Delta’s refinery has functioned as an “operational hedge, as it relates to refining margins and that … certainty of supply into the Northeast,” Chief Financial Officer Dan Janki told investors in 2024. It has served Delta well over the last decade, he said.

“It meets all our needs into the Northeast and then it provides that operational hedge on that. And that’s unique because you can’t do that actually in the financial markets.”

U.S. airlines, including Delta, have largely abandoned the practice of hedging on fuel, a past strategy to protect from volatile prices.

“I’ve lost way too much money hedging fuel.

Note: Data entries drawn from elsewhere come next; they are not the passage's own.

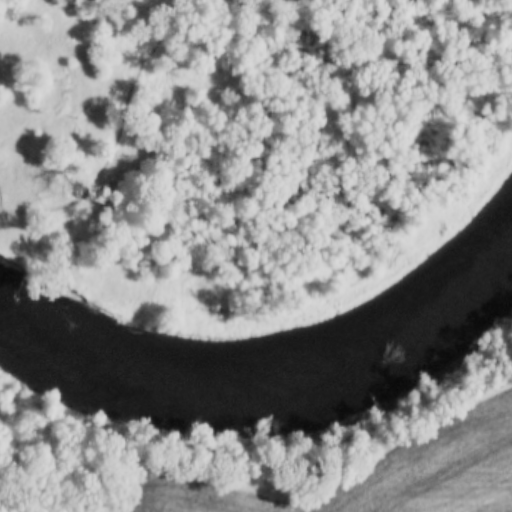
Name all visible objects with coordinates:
river: (275, 380)
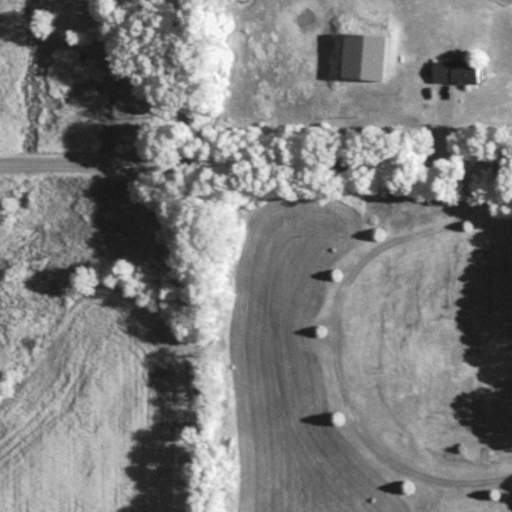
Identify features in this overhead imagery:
building: (452, 77)
road: (173, 84)
road: (256, 168)
road: (329, 348)
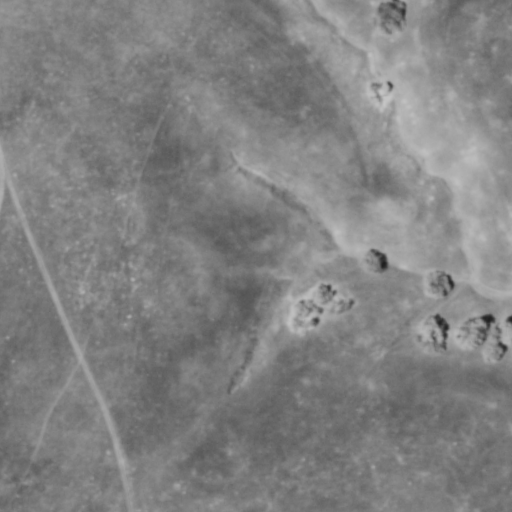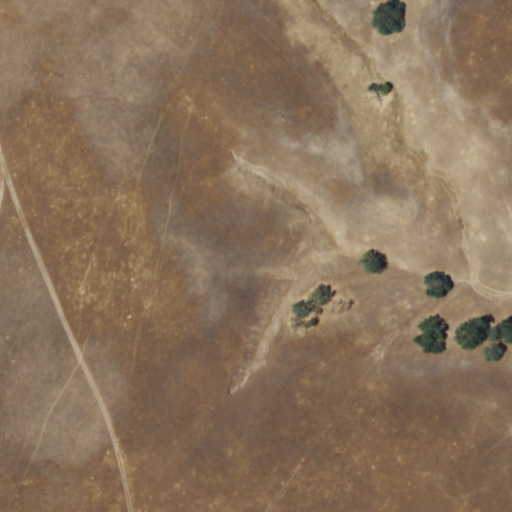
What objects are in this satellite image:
road: (71, 335)
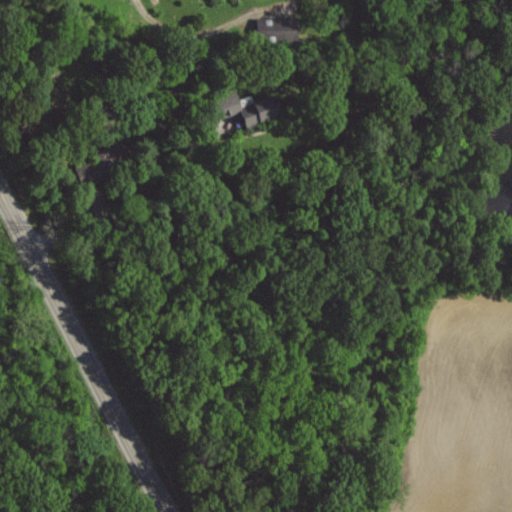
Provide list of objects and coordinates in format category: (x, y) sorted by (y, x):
building: (279, 29)
building: (251, 106)
road: (83, 350)
crop: (461, 410)
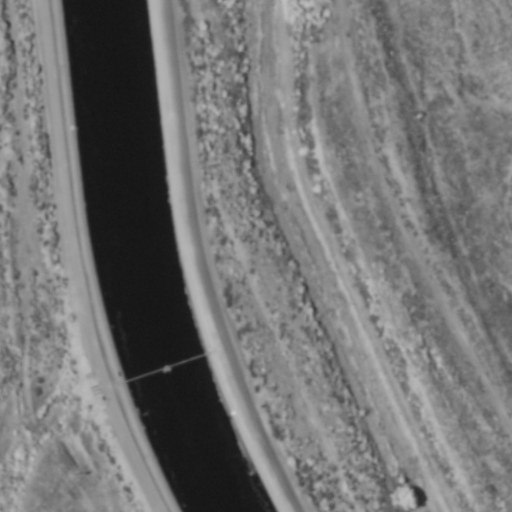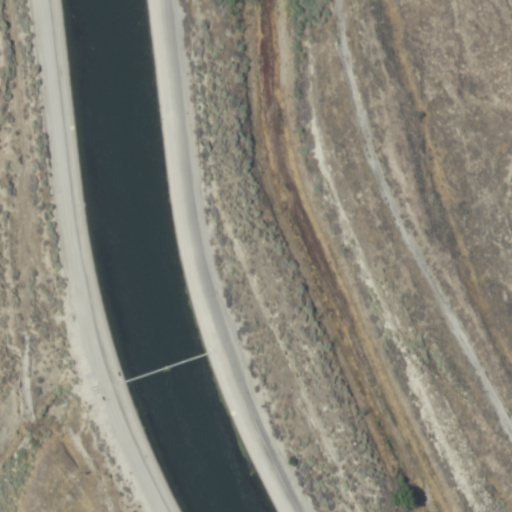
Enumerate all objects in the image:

So I swore off that drug a long time ago,” CEO Ed Bastian told investors in 2024. He was company president when Delta purchased the Monroe refinery.

Ticket price relief?

But will the existence of the refinery mean Delta’s ticket prices might stay more insulated than its competitors?

It’s not so easy to predict, Kloza said.

“String theory is very easy by comparison,” he said of predicting airfare pricing.

Delta and all airlines are also vulnerable right now to dampened travel demand given the conflict, as well as the ongoing Transportation Security Administration funding lapse affecting staffing.

“In general, the airline industry is stressed,” he said.

And refineries can be a drag on a bottom line at other times, he noted.

“I’m sure that the people who effectuated the refinery purchase back in 2011, I’m sure they’re taking a victory lap,” Kloza said. “But, you know, times can get tough very, very quickly, and refining can be a tough business.”

The company has hardly noted the refinery in its earnings reports over the last two years, he pointed out. And several years ago Delta tried to sell off an ownership stake in the refinery.

“Maybe now they’ll highlight it a little bit more,’” he predicted.